Monday, February 05, 2007

ON ACTING: A Secret

A few years ago I remember hearing a teacher telling her students to "play the secret spine" of the scene. I remember thinking: 'How can you play the 'secret spine of a scene?! I mean...if it's a secret (spine, or otherwise), how could the actor 'play' it? It's a SECRET!'

But I return to that teacher with an apology. Of sorts.

All scenes, at their deepest levels, harbor a secret. It may not be the goal, or objective quest, in a scene, however....but behind the spine, that objective quest, THERE IS AN INTERESTING SECRET: character fears of being known, of being forced to reveal fundamental insecurities, doubts, desires, denials and deceits.

The secret of a scene is the character's need to hide the emotional impetus behind the objective of a scene: in a love scene it may be the character need to hide an innate fear of loneliness and betrayal; in a scene about friendship it may be both characters trying not to revealing sexual desire. The secret behind the drive for power may be the 'secret' of impotence (Donald Trump, beware!) The secret behind the need for money may be the panic of poverty, the incessant need of feeling poor, in spite of being rich.

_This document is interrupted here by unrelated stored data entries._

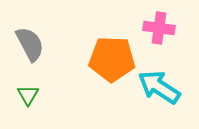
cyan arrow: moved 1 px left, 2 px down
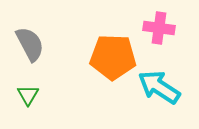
orange pentagon: moved 1 px right, 2 px up
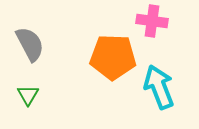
pink cross: moved 7 px left, 7 px up
cyan arrow: rotated 36 degrees clockwise
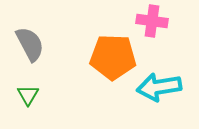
cyan arrow: rotated 78 degrees counterclockwise
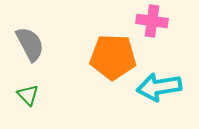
green triangle: rotated 15 degrees counterclockwise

The very thing that makes someone (an actor) interesting--as they quest for a goal in a scene vis-a-vis another person--is the secret they harbor in their souls: the wellsprings of their fears, desires and hidden needs. The fascination as characters is what they are trying to deny to others, and probably even to themselves! It is the mystery of their character...those inner truths that the story threatens to reveal as the plot/character/conflict unfolds...and which leads us, the audience, watching and waiting, until these emotional character essences--secrets--are revealed in the climax.

Friday, February 02, 2007

ON ACTING: When Playing Patient, Cool, Long-suffering, Reasonable Characters

Characters (and the actors who play them) that are 'cool', or 'patient' or 'reasonable' or 'long-suffering' should always be--if they wish to be interesting and exciting--barely cool, barely patient, barely reasonable or barely long-suffering.. The 'heat' in their performance should always be bubbling under their cool, their 'impatience' active under the patience, the irrationality threatening to erupt under the 'reasonableness' and the pain screaming to emerge at any moment from under the 'long-suffering-ness'. The lid on the pressure cooker of a cool, patient, long-suffering or reasonable performance may seem flat with containment, but the concoction is always steaming within.

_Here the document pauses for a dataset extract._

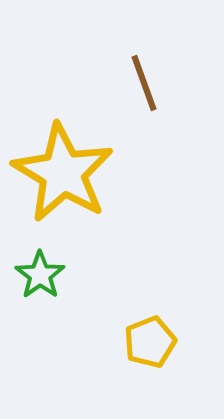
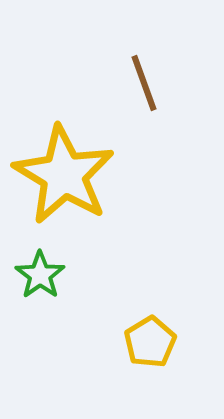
yellow star: moved 1 px right, 2 px down
yellow pentagon: rotated 9 degrees counterclockwise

Heightened emotion should be hotly present in the coolest of characters, barely contained within the most graceful of elegant demeanor; a cool, reasonable, patient or long-suffering performance is like a beautiful duck gliding along the water's surface: its legs are churning furiously beneath.

Another perspective: an actor carrying a performance is like a person carrying a glass of water across a room: that 'glass' of an exciting performance should never be half filled with emotion. It should be brim-filled, always threatening to spill over at the slightest bump or prod by the scene's activities.

Still another perspective: courage has been defined as "grace under pressure". A courageous performance is one that is always under pressure; a cool performance is barely holding in heat; a patient one barely containing impatience, a reasonable character barely fighting off irrationality and long-suffering person barely stifling a cry of pain.

A great performance is a coiled snake; seeming at rest, but capable of striking with deadly precision and quickness at a moment's notice. That is what "an edge-y (exciting) performance" is: an actor-as-character living at the edge of emotional containment, barely in balance, always susceptible to being pushed 'over the edge' by the smallest breeze or gentle shove; of dialogue, touch or look by another character. Death--be it tragic or comedic--is just a nano-second or nano-inch away.